バイスメーカーが提案する多品種少量生産の自動化とは【前編】/酒井正一ナベヤ常務
周辺機器が自動化にどう役立つか
――ロボットを使用した自動化システムを提案しています。
加工する素材をつかむバイスを自動で交換できるシステムです。16年からスタートしており、当社単体ではなくSIerや工作機械メーカー、ロボットメーカーと連携しています。
――無人化や省人化のニーズが高まっていますからね。
始めた当初はそこまで感じませんでしたが、特に昨年から人材不足や働き方改革などでその傾向が強くなっていると感じます。しかし中小企業では「どのようなことができるのか分からない」というのが現状です。わが社は大手から中小まで幅広い企業が顧客なので、どんな規模の企業でも使えるような切り口を考える必要がありました。

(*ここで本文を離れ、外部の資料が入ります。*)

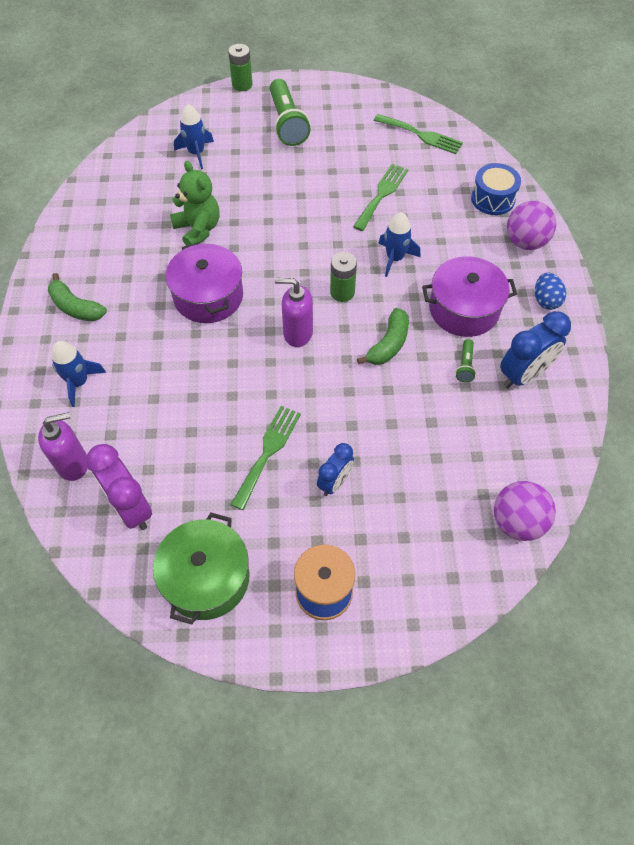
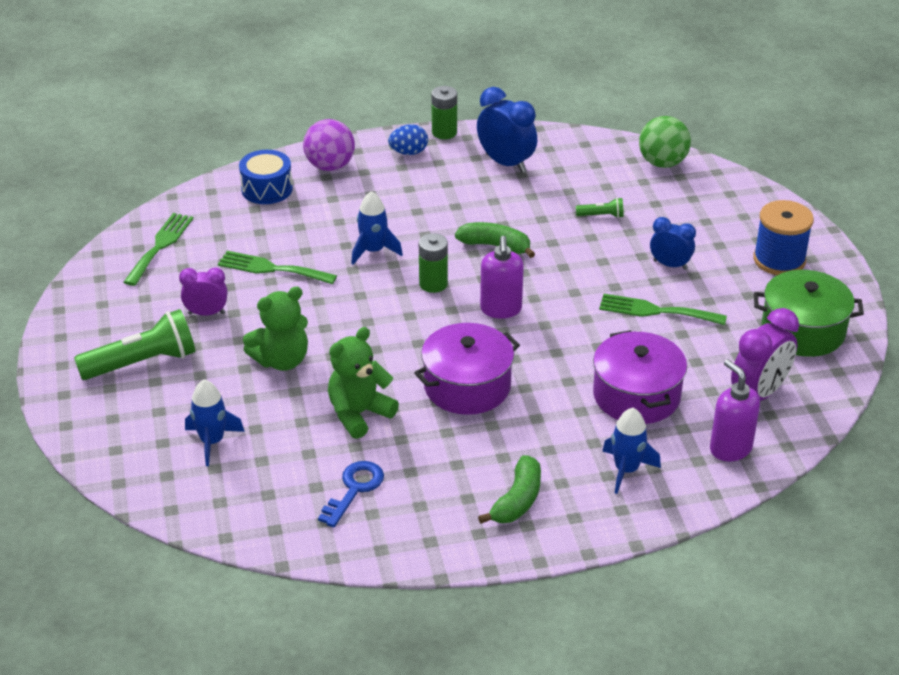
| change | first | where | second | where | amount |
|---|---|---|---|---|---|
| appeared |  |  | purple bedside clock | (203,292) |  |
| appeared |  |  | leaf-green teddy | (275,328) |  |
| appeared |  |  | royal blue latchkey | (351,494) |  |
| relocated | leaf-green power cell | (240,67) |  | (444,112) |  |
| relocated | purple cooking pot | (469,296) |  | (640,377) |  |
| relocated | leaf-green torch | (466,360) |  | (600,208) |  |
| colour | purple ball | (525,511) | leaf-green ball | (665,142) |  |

――「バイス」と「自動化技術」はイメージがつながりにくいです。
ナベヤとして具体的にどのようなことをすれば自動化に貢献できるのか、最初は分かりませんでした。バイスの役割は、素材をしっかりとつかみ、機械に取り付けることでずれのない高精度な加工をサポートすることです。バイスを単体を顧客にそのまま届けても、自動化を進めるヒントにはなりにくいでしょう。かといって、自分たちで自動化システムを作るのも難しい。そこで、ロボットメーカーに、ロボットシステムを構築するSIerを紹介してもらいました。
――ロボットとバイスをどう自動化につなげたのですか?
自社製品を使った自動化システムのパッケージを作り、その構築を担うSIerまで含めてまとめて提案できるようにしました。右の動画のように、加工素材を設置したバイスごと機械に着脱するシステムです。普通はバイスを機械に固定し、加工素材だけを付け替えますが、それだと加工素材の形状が変わればロボットハンドの調整や交換作業が必要で、時間やコスト、労力がかかります。中小企業ではいろいろな部品を加工する多品種少量生産がほとんどです。そこで使用するバイスを共通にし、ロボットハンドをバイスに対応させました。加工素材の形状が変わってもハンドの調整や交換作業は必要ありません。